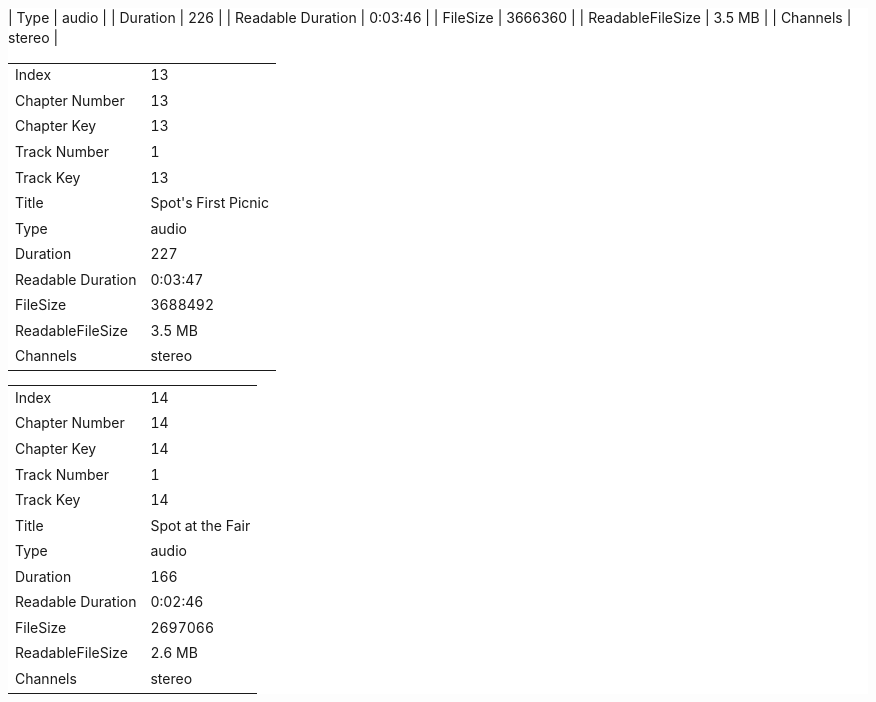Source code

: | Type | audio |
| Duration | 226 |
| Readable Duration | 0:03:46 |
| FileSize | 3666360 |
| ReadableFileSize | 3.5 MB |
| Channels | stereo |

|  |  |
| - | - |
| Index | 13 |
| Chapter Number | 13 |
| Chapter Key | 13 |
| Track Number | 1 |
| Track Key | 13 |
| Title | Spot's First Picnic |
| Type | audio |
| Duration | 227 |
| Readable Duration | 0:03:47 |
| FileSize | 3688492 |
| ReadableFileSize | 3.5 MB |
| Channels | stereo |

|  |  |
| - | - |
| Index | 14 |
| Chapter Number | 14 |
| Chapter Key | 14 |
| Track Number | 1 |
| Track Key | 14 |
| Title | Spot at the Fair |
| Type | audio |
| Duration | 166 |
| Readable Duration | 0:02:46 |
| FileSize | 2697066 |
| ReadableFileSize | 2.6 MB |
| Channels | stereo |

> **YOUR ASSIGNMENT**: Search the entries for "Chapter" and copy out each line that has it.

> **ANSWER SECTION**:
| Chapter Number | 13 |
| Chapter Key | 13 |
| Chapter Number | 14 |
| Chapter Key | 14 |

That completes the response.